Material and methods: This study included 138 patients with histopathologically confirmed cervical lymphadenopathy, including 35 patients with reactive lymphadenitis and 103 patients with nodal lymphoma, who had neck MRI (n = 63) and/or 18F-FDG-PET/CT (n = 123) before biopsy. The quantitative and qualitative MRI results and maximum standardised uptake value (SUVmax) were retrospectively analysed and compared between the 2 pathologies.

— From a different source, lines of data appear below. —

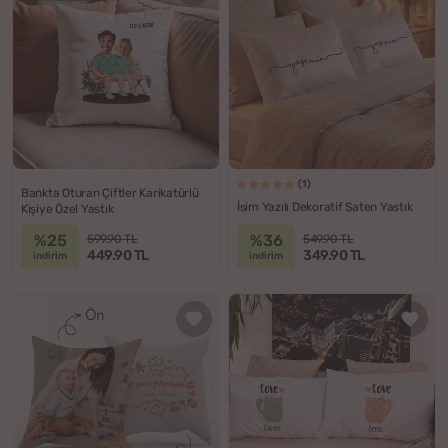
(1)
Bankta Oturan Çiftler Karikatürlü
İsim Yazılı Dekoratif Saten Yastık
Kişiye Özel Yastık
%25
%36
599.90 TL
549.90 TL
449.90 TL
349.90 TL
indirim
indirim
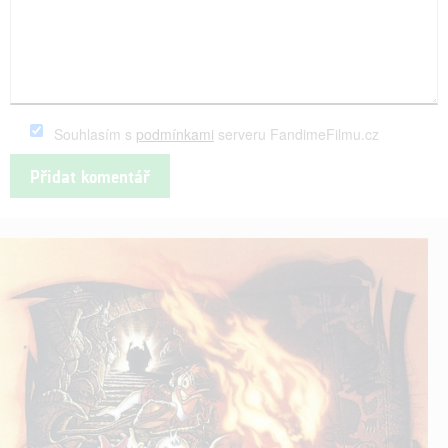
Souhlasím s
podmínkami
serveru FandimeFilmu.cz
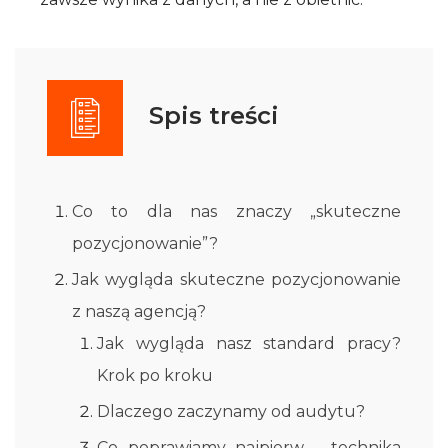
Spis treści
Co to dla nas znaczy „skuteczne
pozycjonowanie”?
Jak wygląda skuteczne pozycjonowanie
z naszą agencją?
Jak wygląda nasz standard pracy?
Krok po kroku
Dlaczego zaczynamy od audytu?
Co poprawiamy najpierw – technika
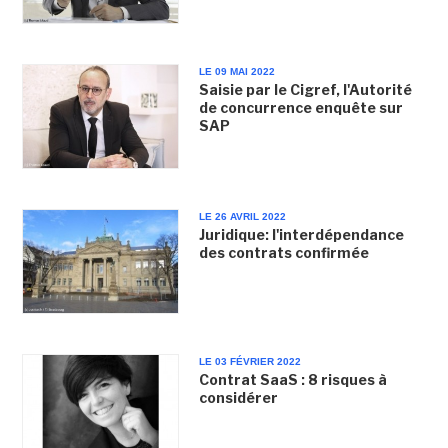
LE 09 MAI 2022
Saisie par le Cigref, l'Autorité
de concurrence enquête sur
SAP
LE 26 AVRIL 2022
Juridique: l'interdépendance
des contrats confirmée
LE 03 FÉVRIER 2022
Contrat SaaS : 8 risques à
considérer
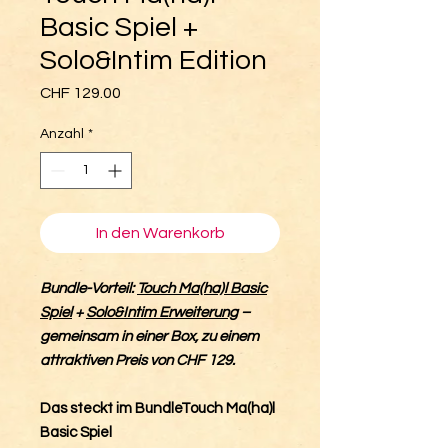
Basic Spiel +
Solo&Intim Edition
Preis
CHF 129.00
Anzahl
*
In den Warenkorb
Bundle-Vorteil:
Touch Ma(ha)l Basic
Spiel
+
Solo&Intim Erweiterung
–
gemeinsam in einer Box, zu einem
attraktiven Preis von CHF 129.
Das steckt im BundleTouch Ma(ha)l
Basic Spiel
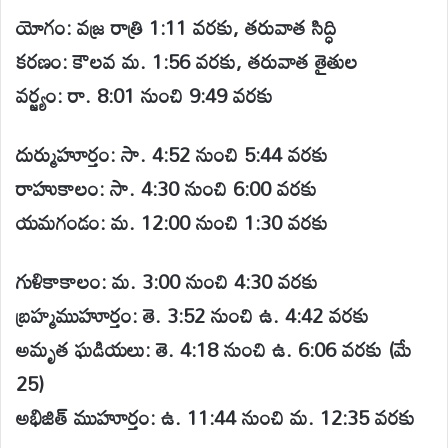
యోగం: వజ్ర రాత్రి 1:11 వరకు, తరువాత సిద్ధి
కరణం: కౌలవ మ. 1:56 వరకు, తరువాత తైతుల
వర్జ్యం: రా. 8:01 నుంచి 9:49 వరకు
దుర్ముహూర్తం: సా. 4:52 నుంచి 5:44 వరకు
రాహుకాలం: సా. 4:30 నుంచి 6:00 వరకు
యమగండం: మ. 12:00 నుంచి 1:30 వరకు
గుళికాకాలం: మ. 3:00 నుంచి 4:30 వరకు
బ్రహ్మముహూర్తం: తె. 3:52 నుంచి ఉ. 4:42 వరకు
అమృత ఘడియలు: తె. 4:18 నుంచి ఉ. 6:06 వరకు (మే
25)
అభిజిత్ ముహూర్తం: ఉ. 11:44 నుంచి మ. 12:35 వరకు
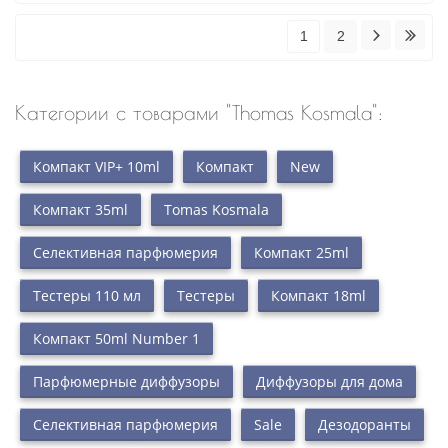
1
2
Категории с товарами "Thomas Kosmala":
Компакт VIP+ 10ml
Компакт
New
Компакт 35ml
Tomas Kosmala
Селективная парфюмерия
Компакт 25ml
Тестеры 110 мл
Тестеры
Компакт 18ml
Компакт 50ml Number 1
Парфюмерные диффузоры
Диффузоры для дома
Селективная парфюмерия
Sale
Дезодоранты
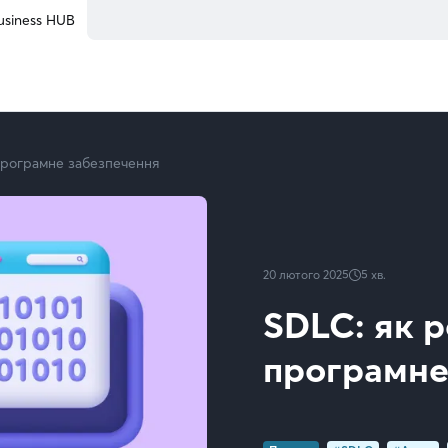
usiness HUB
програмне забезпечення
20 лютого 2025
5
хв.
SDLC: як 
програмне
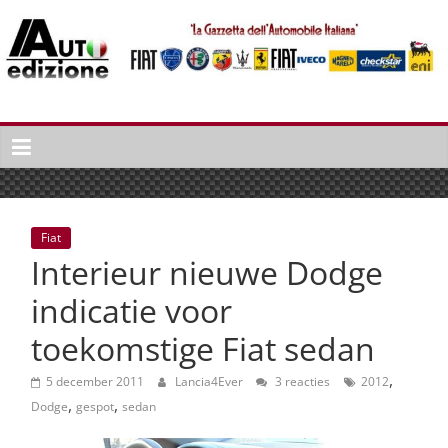
Spring
naar
inhoud
Auto
Edizione
La
Gazetta
dell'Automobile
Fiat
Italiana
Interieur nieuwe Dodge
|
Italiaans
indicatie voor
autonieuws
toekomstige Fiat sedan
&
lifestyle
,
5 december 2011
Lancia4Ever
3 reacties
2012
,
,
Dodge
gespot
sedan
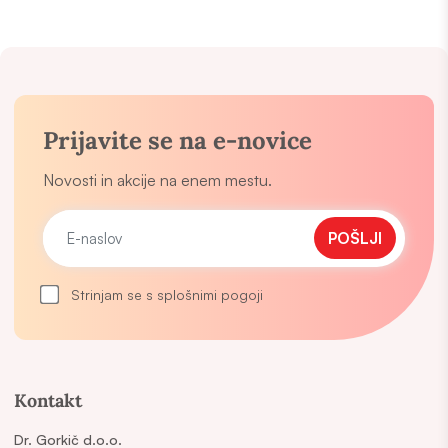
Prijavite se na e-novice
Novosti in akcije na enem mestu.
POŠLJI
Strinjam se s splošnimi pogoji
Kontakt
Dr. Gorkič d.o.o.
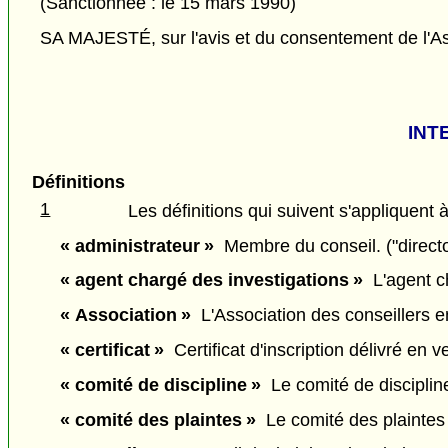
(Sanctionnée : le 15 mars 1990)
SA MAJESTÉ, sur l'avis et du consentement de l'As
INT
Définitions
1
Les définitions qui suivent s'appliquent à
« administrateur »
Membre du conseil. ("directo
« agent chargé des investigations »
L'agent ch
« Association »
L'Association des conseillers e
« certificat »
Certificat d'inscription délivré en ver
« comité de discipline »
Le comité de discipline 
« comité des plaintes »
Le comité des plaintes c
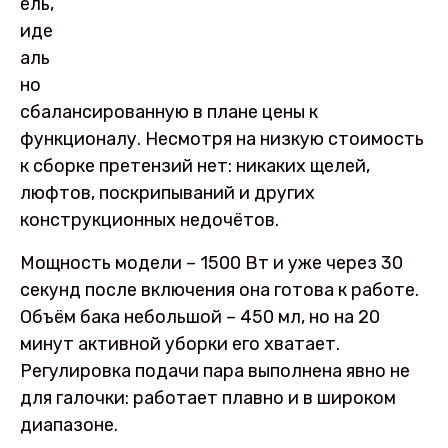
ель,
иде
аль
но
сбалансированную в плане цены к
функционалу. Несмотря на низкую стоимость
к сборке претензий нет: никаких щелей,
люфтов, поскрипываний и других
конструкционных недочётов.
Мощность модели – 1500 Вт и уже через 30
секунд после включения она готова к работе.
Объём бака небольшой – 450 мл, но на 20
минут активной уборки его хватает.
Регулировка подачи пара выполнена явно не
для галочки: работает плавно и в широком
диапазоне.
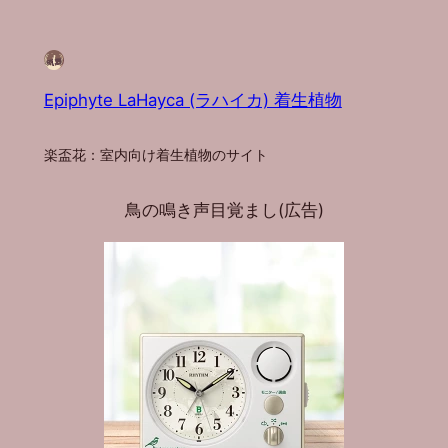
Epiphyte LaHayca (ラハイカ) 着生植物
楽盃花：室内向け着生植物のサイト
鳥の鳴き声目覚まし(広告)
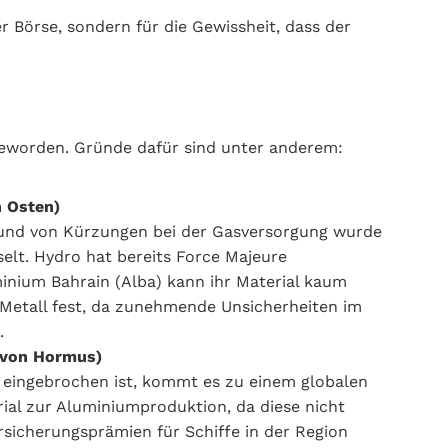
 Börse, sondern für die Gewissheit, dass der
 geworden. Gründe dafür sind unter anderem:
n Osten)
grund von Kürzungen bei der Gasversorgung wurde
elt. Hydro hat bereits Force Majeure
inium Bahrain (Alba) kann ihr Material kaum
s Metall fest, da zunehmende Unsicherheiten im
.
e von Hormus)
v eingebrochen ist, kommt es zu einem globalen
ial zur Aluminiumproduktion, da diese nicht
sicherungsprämien für Schiffe in der Region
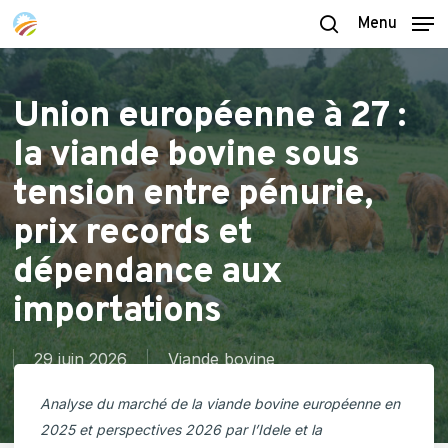
Skip
Menu
to
search
main
content
Union européenne à 27 :
la viande bovine sous
tension entre pénurie,
prix records et
dépendance aux
importations
29 juin 2026
Viande bovine
Analyse du marché de la viande bovine européenne en
2025 et perspectives 2026 par l’Idele et la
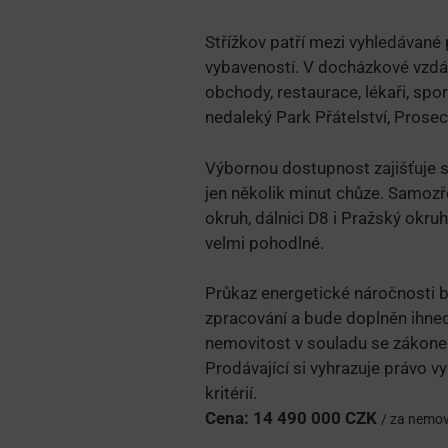
Střížkov patří mezi vyhledávané
vybaveností. V docházkové vzdál
obchody, restaurace, lékaři, spo
nedaleký Park Přátelství, Prose
Výbornou dostupnost zajišťuje st
jen několik minut chůze. Samozř
okruh, dálnici D8 i Pražský okru
velmi pohodlné.
Průkaz energetické náročnosti 
zpracování a bude doplněn ihned
nemovitost v souladu se zákone
Prodávající si vyhrazuje právo v
kritérií.
Cena:
14 490 000 CZK
/ za nemov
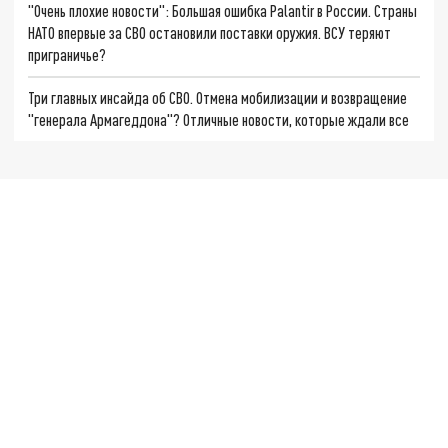
"Очень плохие новости": Большая ошибка Palantir в России. Страны
НАТО впервые за СВО остановили поставки оружия. ВСУ теряют
приграничье?
Три главных инсайда об СВО. Отмена мобилизации и возвращение
"генерала Армагеддона"? Отличные новости, которые ждали все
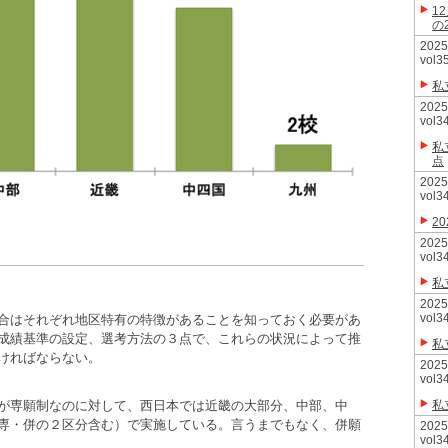
1
の
20
vol3
私
20
vol3
私
点
20
vol3
2
20
vol3
私
20
vol3
合はそれぞれ地区特有の特徴があることを知っておく必要があ
成績基準の設定、選考方法の３点で、これらの状況によって推
私
ければならない。
20
vol3
が専願制なのに対して、西日本では近畿の大部分、中部、中
私
専・併の２区分含む）で実施している。言うまでもなく、併願
20
vol3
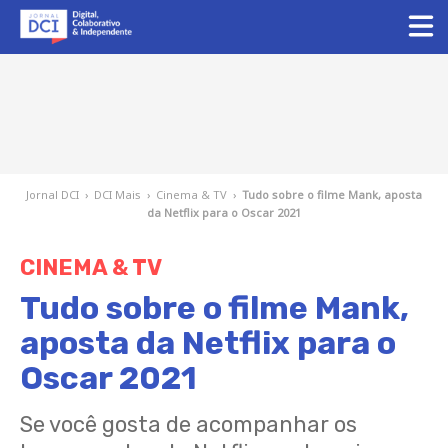
Jornal DCI
›
DCI Mais
›
Cinema & TV
›
Tudo sobre o filme Mank, aposta
da Netflix para o Oscar 2021
CINEMA & TV
Tudo sobre o filme Mank,
aposta da Netflix para o
Oscar 2021
Se você gosta de acompanhar os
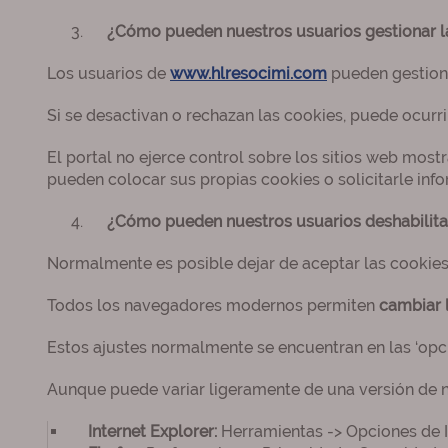
¿Cómo pueden nuestros usuarios gestionar l
Los usuarios de
www.hlresocimi.com
pueden gestionar
Si se desactivan o rechazan las cookies, puede ocurr
El portal no ejerce control sobre los sitios web mos
pueden colocar sus propias cookies o solicitarle inf
¿Cómo pueden nuestros usuarios deshabilitar
Normalmente es posible dejar de aceptar las cookies d
Todos los navegadores modernos permiten
cambiar 
Estos ajustes normalmente se encuentran en las ‘opci
Aunque puede variar ligeramente de una versión de na
Internet Explorer:
Herramientas -> Opciones de In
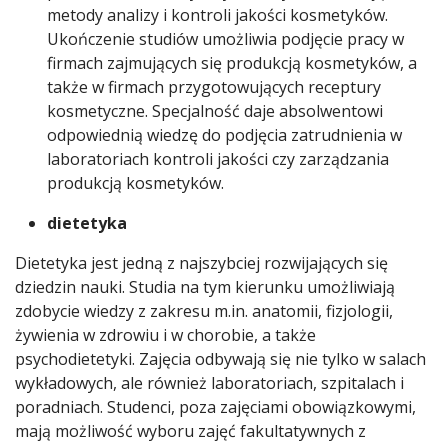
metody analizy i kontroli jakości kosmetyków.
Ukończenie studiów umożliwia podjęcie pracy w
firmach zajmujących się produkcją kosmetyków, a
także w firmach przygotowujących receptury
kosmetyczne. Specjalność daje absolwentowi
odpowiednią wiedzę do podjęcia zatrudnienia w
laboratoriach kontroli jakości czy zarządzania
produkcją kosmetyków.
dietetyka
Dietetyka jest jedną z najszybciej rozwijających się
dziedzin nauki. Studia na tym kierunku umożliwiają
zdobycie wiedzy z zakresu m.in. anatomii, fizjologii,
żywienia w zdrowiu i w chorobie, a także
psychodietetyki. Zajęcia odbywają się nie tylko w salach
wykładowych, ale również laboratoriach, szpitalach i
poradniach. Studenci, poza zajęciami obowiązkowymi,
mają możliwość wyboru zajęć fakultatywnych z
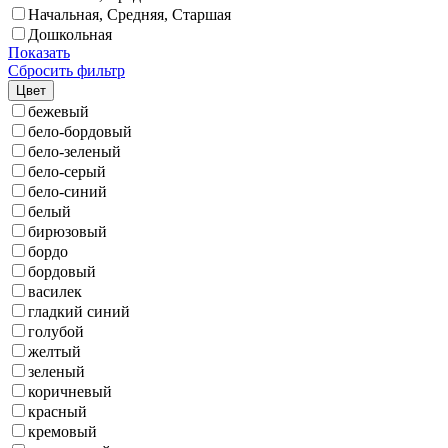
Начальная, Средняя, Старшая
Дошкольная
Показать
Сбросить фильтр
Цвет
бежевый
бело-бордовый
бело-зеленый
бело-серый
бело-синий
белый
бирюзовый
бордо
бордовый
василек
гладкий синий
голубой
желтый
зеленый
коричневый
красный
кремовый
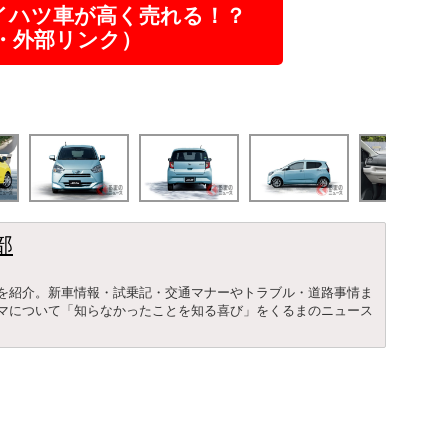
イハツ車が高く売れる！？
R・外部リンク）
部
を紹介。新車情報・試乗記・交通マナーやトラブル・道路事情ま
マについて「知らなかったことを知る喜び」をくるまのニュース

Results: The maximum diameter (22.4 ± 6.9 vs. 33.3 ± 16.0 mm, p < 0.01), minimum diameter (15.8 ± 3.6 vs. 22.3 ± 8.5 mm, p < 0.01), and SUVmax (6.9 ± 2.7 vs. 12.8 ± 8.0, p < 0.01) of the lesion were lower in reactive lymphadenitis than in nodal lymphoma, respectively. T2-hypointense-thickened capsules > 2 mm (46% vs. 14%, p < 0.05) and T2-hypointense areas converging to the periphery (15% vs. 0%, p < 0.05) were more frequently observed in reactive lymphadenitis than in nodal lymphoma, respectively. Hilum of nodes on T2-weighted images (54% vs. 22%, p < 0.05) and diffusion-weighted images (69% vs. 30%, p < 0.05) were more frequently demonstrated in reactive lymphadenitis than in nodal lymphoma, respectively.
Conclusions: Reactive lymphadenitis had a smaller size and lower SUVmax. The presence of T2-hypointense-thickened capsules, T2-hypointense areas converging to the periphery, and hilum of nodes were signs of reactive lymphadenitis.